Room: AAPM ePoster Library
Purpose: Thermochemical ablation (TCA) is a novel treatment under development for hepatocellular carcinoma. In TCA, an acid and base are delivered simultaneously via a catheter localized within the tumor. The reagents react at the catheter tip, producing salt, water and heat products, inducing tumor ablation. TCA treatment monitoring is challenging with typical reagents (i.e. NaOH and HCl) not imageable. This can be overcome with CsOH as a base with theranostic properties.
Methods: Seven CsOH standards (0.195-125 mM) were made by serial dilution and placed into an elliptical phantom (Multi-Energy CT Phantom, Kyoto Kagaku). Images were acquired on a split-filter DECT system (Definition Edge, Siemens Healthineers) at 120 kVp, Au/Sn filter, and CTDIvol 13.6 mGy. The limit of detection was determined according to published methods.

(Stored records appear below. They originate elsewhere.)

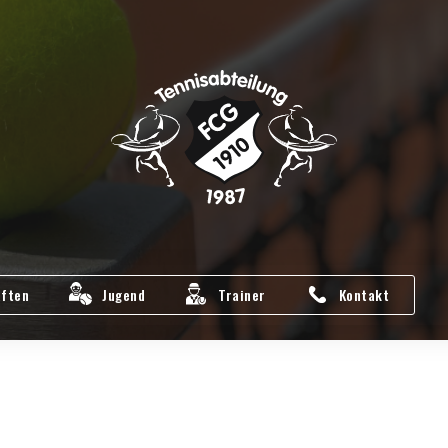
ften
Jugend
Trainer
Kontakt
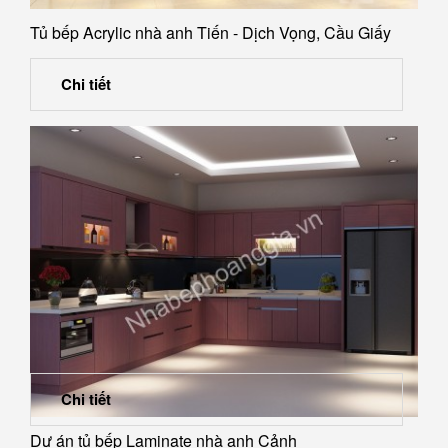
Tủ bếp Acrylic nhà anh Tiến - Dịch Vọng, Cầu Giấy
Chi tiết
Chi tiết
Dự án tủ bếp Laminate nhà anh Cảnh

Ablation simulations were performed in ex-vivo tissue. Image acquisition is described above. Five CsOH standards (6.0-50 mM) were placed within the scan field of view to develop a calibration plot. 0.5 mL injections of 6.0-50 mM CsOH were performed. 40 keV monoenergetic images were generated on Syngo Via. Line profiles were obtained with ImageJ (NIH, Bethesda, MD) through the ablation zone.
Results: The limit of detection for CsOH is 7.8 mM in phantom. HU value correlated strongly with CsOH concentration (R²=0.999). The peak HU values were 375 HU and 175 HU for ablation simulation in tissue at 50 and 25 mM CsOH, respectively. Decreasing concentration from the injection site is illustrated in the line profile across a linear distance of approximately 10-12 mm. Concentrations as low as 25mM were visually identified and confirmed by line profile in tissue.
Conclusion: This work demonstrates CsOH as a viable theranostic agent for image-guided TCA interventions. Accurate spatial distribution of concentration is achieved with DECT for monitoring and assuring complete tumor ablation.